Who Is Liable for Injuries Caused by a Defective Product?
Suffering a defective product injury can be painful and confusing. Liability in product injury lawsuits can be complex, and you may not know who you can hold accountable for your injuries. Oftentimes, these cases involve multiple entities.
You can file a product liability lawsuit against any entity along the chain of distribution, depending on the circumstances surrounding your injury. You may name one defendant in your case, but it may be in your best interest to name every single entity or individual who was involved in the creation, sale, or supply of the defective product.
#1: The Manufacturer
The most obvious defendant in a product liability claim is the manufacturer of the product. These entities control multiple processes where the defect might have occurred, from assembling the product to developing an inherently defective design to failing to include adequate warnings or instructions. You can include additional parties who worked with the manufacturer on this product in your lawsuit as well.
#2: The Component Supplier
In products that contain several important components, such as motor vehicles, the manufacturer as a whole may not be solely liable for your injuries. If the accident occurred due to a component inside of the product that a third-party supplier provided, you can file a claim against the component supplier directly as well as the manufacturer.
#3: The Retailer
Although retailers are not involved in the design or manufacture of the product, they may be liable for selling you a defective product. Retailers have a responsibility to ensure that the products they sell are safe and not defective. They must remove any products that are defective, and failure to do so is an act of negligence.
You do not have to be the actual buyer of the product to hold the retailer accountable, and you do not have to be the product user either — for example, if you suffer an injury after a friend’s vape pen exploded, you can still hold the retailer, manufacturer, and any other entity involved in the chain of distribution accountable. Both new and used products may be eligible for this type of litigation.
#4: The Distributor
You can also hold the distributor or wholesaler who provided the product to the retailer responsible for your injuries. The distributor is the reason why the product made its way to store shelves, after all, and distributing a defective product is an act of negligence. Any middlemen that appear between manufacturers and retailers may be liable for your injuries.

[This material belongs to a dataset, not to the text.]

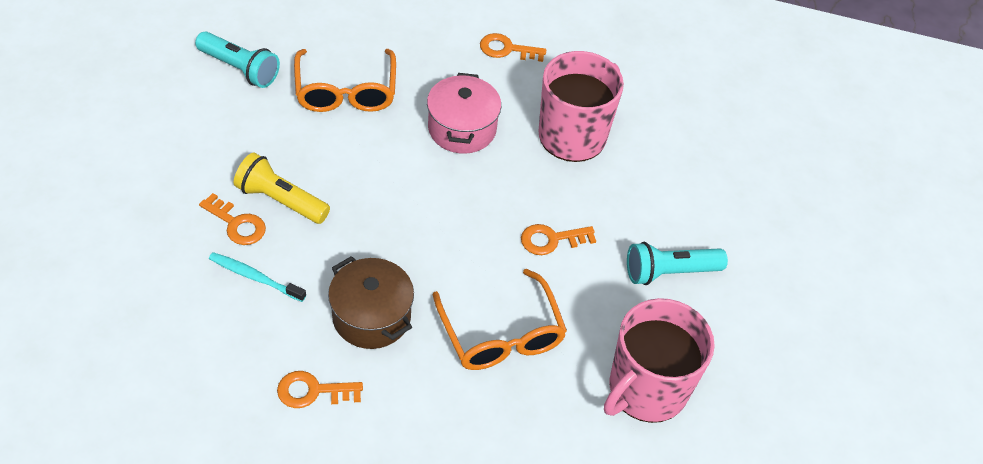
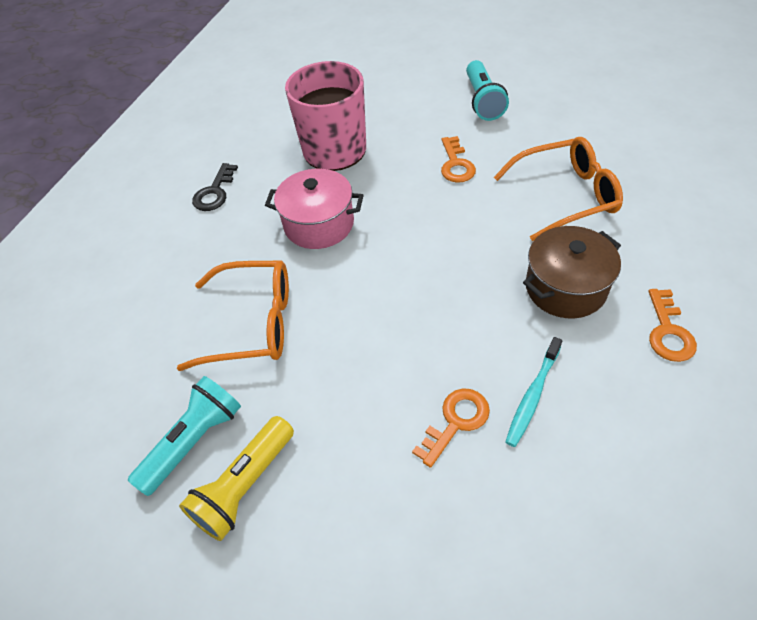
camera: 75 degrees left, 0 degrees up
yellow flashlight [234,153,330,224] -> yellow flashlight moved to [179,416,294,541]
orange key [480,33,546,62] -> black key [192,163,238,211]
pink mug [604,298,715,423] -> none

What to Do After a Defective Product Injury
If you suffer an injury while using a product, you need to take two immediate actions: seek medical attention and preserve evidence. Keep the product and all physical evidence related to your injury, such as your clothing or vehicle — do not throw anything away. Visit a hospital as soon as possible to treat your injuries and save all documentation. After you seek medical attention, contact a product liability attorney.
Your defective product lawyer can help you determine the cause of your injury, seeking help from expert witnesses who can examine the evidence and provide valuable testimony in your case. Your attorney will also help you understand who to hold liable, helping you navigate the complex litigation process. To preserve your right to compensation, speak to your attorney as soon as possible following the accident.